A História do Espiritualismo, Arthur Conan Doyle - cap. 14
Desde o trabalho efetuado por aquele comitê para investigação dos fenômenos do Espiritualismo Moderno, a Sociedade Dialética de Londres ganhou enorme projeção internacional e fomentou crescente interesse de cientistas e demais pensadores pela questão mediúnica e as consequências das revelações espíritas. Quando as divergências de ideias de seus membros e a sua burocracia institucional não mais permitiram a continuidade desta entidade, outras tantas lhe sucederam, dentre as quais se destacou a Sociedade de Pesquisas Psíquicas (Society for Psychical Research, no original em inglês), para onde migrariam Alfred Russel Wallace e outros colegas cientistas renomados.

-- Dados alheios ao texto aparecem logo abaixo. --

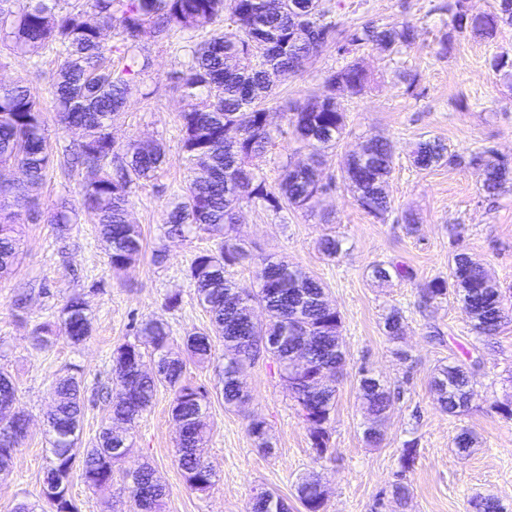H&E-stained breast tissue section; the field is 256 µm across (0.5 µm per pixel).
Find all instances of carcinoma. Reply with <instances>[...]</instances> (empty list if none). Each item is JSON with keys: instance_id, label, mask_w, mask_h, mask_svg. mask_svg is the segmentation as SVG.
<instances>
[{"instance_id": "obj_1", "label": "carcinoma", "mask_w": 512, "mask_h": 512, "mask_svg": "<svg viewBox=\"0 0 512 512\" xmlns=\"http://www.w3.org/2000/svg\"><path fill=\"white\" fill-rule=\"evenodd\" d=\"M448 14L450 30L440 40L443 51L457 36L494 39L500 25L512 24V0H498L497 8L471 22L466 20V0H448ZM112 29L121 35L118 45L103 39V32ZM174 30L202 31L206 36L189 46L177 75L185 101L178 117L188 175L181 198L169 204L165 235L218 237L213 249L195 255L187 277L198 305L209 314L213 333L224 339V361L216 368L224 405L232 407L248 399L240 375L259 358L272 359L280 376H287L290 347L297 336L307 337L316 346L334 347L339 362L333 370L337 374L343 370L341 316L327 302L324 284L299 269L290 272L294 265L285 259L255 255L242 247L235 236L236 215L244 202L275 214L314 211L316 194L331 186L319 171L322 158L339 146L346 131L345 113L337 98L345 91L359 93L369 83L356 50L372 46L390 56L400 54L416 43L417 26L410 21L368 22L343 29L323 0H0V34L10 41L15 54L32 58L47 48L55 51L58 69L51 89L59 121L66 129L82 130L77 144L54 156L40 100L28 79L20 76L0 84V169L21 168L26 178L23 184L0 179L1 276L11 271L18 256L14 218L22 210L29 213L36 208L28 187L44 181L56 163L64 170L87 169L82 206L97 216L112 269H126L140 258L143 238L139 227L127 219L129 198L134 185L162 168L165 153L155 141L116 142L112 124L125 112L151 67L143 40L164 38ZM331 46L347 62L326 76L321 95L290 102L283 112L289 131L310 151L311 163L284 166L278 183L271 185L252 167V160L274 143L267 114L276 91L269 72L294 77ZM486 65L496 74L511 75L512 55L497 53ZM395 152L393 142L373 139L362 154L349 155L341 170L342 182L357 205L379 219L389 209L385 185ZM411 158L420 170L442 162L478 168L482 190L489 196L512 183V165L489 147L464 158L448 152L438 139L424 140L417 143ZM47 221L63 236L71 229L72 217L60 210L50 213ZM318 250L334 259L342 250V240L326 234L318 240ZM245 265L253 268L252 282L228 277L229 269ZM371 274L378 281L412 278V271L401 263L376 264ZM450 293L469 314L475 336L489 339L499 333L505 319L499 286L465 252L452 257L448 278L436 277L426 284L424 299L442 300ZM257 307L265 311V319L253 318ZM404 321L402 311L395 308L385 317L383 330L395 339L403 334ZM90 333L87 305L77 295L67 300L58 320L35 326L32 339L42 349L61 337L79 344ZM136 335V342L112 350L111 385L99 389L110 403V423L102 427L91 447H82L80 438L85 399L80 367L66 369V375L53 383L54 405L47 415L50 464L42 486L47 508L42 512H80L70 494L76 470L88 487L112 489L113 467L131 447L130 430L151 409L160 385L168 386L173 395L172 415L180 428L177 464L185 483L197 492L215 484L216 473L204 456L205 393L184 381L186 364L170 355L166 324L145 319L136 327ZM183 343L194 363L213 362L209 333L191 332ZM147 354L154 358L155 371L143 375L138 365ZM326 365L312 356L304 374L288 376V390L308 431L316 463L329 449L336 399V387L315 378ZM477 366L479 361L474 360L435 369L431 388L448 415L469 409L470 374ZM357 389L369 421L386 418L395 397L387 383L361 373ZM16 402L17 387L0 369V469L13 463L26 438L20 422L27 416ZM246 429L262 451H272L265 421L253 418ZM416 448L414 440L403 444L400 473L413 467ZM320 484L316 471L297 482V497L305 512H325ZM127 490L138 512H161L166 488L150 466H141L136 482H127ZM469 506L473 512H503L500 501L490 495L471 500ZM249 512H288V504L264 490L251 498Z\"/></svg>"}]
</instances>
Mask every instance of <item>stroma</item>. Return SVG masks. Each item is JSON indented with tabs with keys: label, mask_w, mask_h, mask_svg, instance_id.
I'll use <instances>...</instances> for the list:
<instances>
[{
	"label": "stroma",
	"mask_w": 512,
	"mask_h": 512,
	"mask_svg": "<svg viewBox=\"0 0 512 512\" xmlns=\"http://www.w3.org/2000/svg\"><path fill=\"white\" fill-rule=\"evenodd\" d=\"M347 27L408 20L419 31L415 45L390 56L367 47L358 56L370 76L368 87L341 100L347 115L346 135L330 154L324 172L338 176L345 158L371 138H386L397 146L386 190L391 208L376 219L355 203L351 193L336 185L315 215L281 216L243 207L237 236L250 249L285 257L320 280L331 306L341 315V340L347 363L331 415V438L325 459L314 461L306 428L298 418L288 389L271 361L248 368L243 383L250 398L238 409L224 406L222 385L214 367L187 363L185 378L208 396L211 428L208 459L218 475L206 492L185 485L176 462L178 427L172 417V393L158 386L151 410L141 419L129 454L118 471L149 464L166 486L162 512H247L251 497L269 490L283 498L290 512H305L295 491L297 479L318 471L323 478L326 512H395L391 488L405 478L411 488L407 512H469L476 495L491 494L512 512V419L498 409L512 403V190L486 196L482 177L472 167L441 164L416 169L411 146L422 138L443 140L449 152L469 155L488 146L512 161V79L488 70L486 60L500 51L512 52V27L502 26L495 40L467 36L456 40L447 55L434 49L448 27V0H325ZM188 34L170 33L164 43L145 40L152 66L125 114L115 123L117 142L159 139L167 163L158 175L134 188L130 197L131 223L139 225L144 255L116 272L108 264L97 219L80 206L85 171L62 176L50 170L33 188L40 218L22 216L21 253L9 276L0 278V367L18 389V406L30 418L28 437L13 464L0 471V512L17 503L41 504L43 472L48 464L44 418L51 403V383L65 366L83 371L85 386L112 376L115 346L134 341L133 321L157 318L168 323L173 351L183 349L190 331L211 328L208 314L193 299L186 271L199 251L212 248L208 235L168 239L163 224L169 202L183 181L178 114L183 108L176 74ZM344 63L335 49L325 50L296 77L279 87L281 101L271 112L280 134L274 147L257 164L269 181H276L288 162H305L282 116L285 102L319 95L325 76ZM58 62L52 52L38 60L0 49V82L37 69L31 88L40 99L46 135L54 147L76 142L80 134L63 130L50 92ZM75 209L69 234L59 236L46 217L60 203ZM415 224L406 226L405 213ZM335 234L343 241L333 260L317 248L318 239ZM166 247L167 260L155 264L152 252ZM457 250L483 264L505 295L508 319L498 336L479 340L461 303L449 298L421 307L428 281L448 274V260ZM400 262L409 266V280L380 283L372 265ZM30 290L25 310L13 300ZM182 295L179 309L164 306L166 295ZM74 295L89 305L92 330L81 345L59 341L48 350L34 346L35 325L57 320L66 300ZM403 311L407 326L391 339L383 318L392 309ZM479 360L473 373L472 405L460 416L448 415L434 400L429 381L435 367L447 359ZM383 377L398 395L384 424L385 440L376 448L363 441V416L358 399L360 370ZM270 427L272 452L258 448L246 431L250 418ZM470 432L476 443L461 453L454 437ZM417 440L415 464L401 471L398 459L405 441ZM71 494L81 512H130L132 502L119 489L95 491L74 479Z\"/></svg>",
	"instance_id": "1"
}]
</instances>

Com isso, o Espiritismo foi forçosamente levado às considerações científicas, das quais nenhuma refutação consistente recebeu, seja para negar os efeitos práticos da fenomenologia espiritual, seja para derrubar seus postulados filosóficos, cuja moral — fundamentada no Evangelho do Cristo — e entendimento das problemáticas humanas — logicamente solucionáveis pelos princípios doutrinários espíritas, especialmente a lei de reencarnação — permanecem sem ser superados.